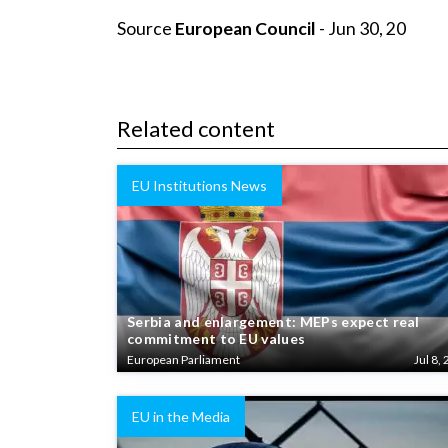
Source
European Council
- Jun 30, 20
Related content
EU Institutions News
Serbia and enlargement: MEPs expect real
commitment to EU values
European Parliament
Jul 8, 
EU in the Media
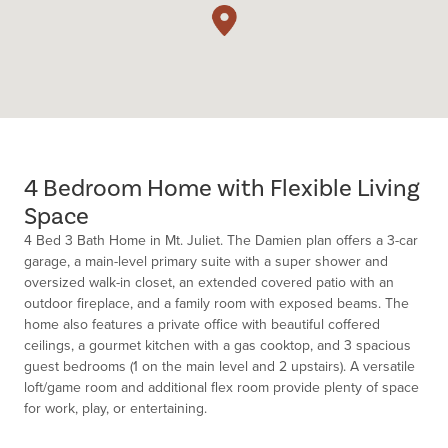
4 Bedroom Home with Flexible Living
Space
4 Bed 3 Bath Home in Mt. Juliet. The Damien plan offers a 3-car
garage, a main-level primary suite with a super shower and
oversized walk-in closet, an extended covered patio with an
outdoor fireplace, and a family room with exposed beams. The
home also features a private office with beautiful coffered
ceilings, a gourmet kitchen with a gas cooktop, and 3 spacious
guest bedrooms (1 on the main level and 2 upstairs). A versatile
loft/game room and additional flex room provide plenty of space
for work, play, or entertaining.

## TO-DO ITEM:
In your copy of the listing above, every line must match exactly and no picture may appear.

## OUTPUT:
Source
European Council
- Jun 30, 20
Related content
EU Institutions News
Serbia and enlargement: MEPs expect real
commitment to EU values
European Parliament
Jul 8, 
EU in the Media
4 Bedroom Home with Flexible Living
Space
4 Bed 3 Bath Home in Mt. Juliet. The Damien plan offers a 3-car
garage, a main-level primary suite with a super shower and
oversized walk-in closet, an extended covered patio with an
outdoor fireplace, and a family room with exposed beams. The
home also features a private office with beautiful coffered
ceilings, a gourmet kitchen with a gas cooktop, and 3 spacious
guest bedrooms (1 on the main level and 2 upstairs). A versatile
loft/game room and additional flex room provide plenty of space
for work, play, or entertaining.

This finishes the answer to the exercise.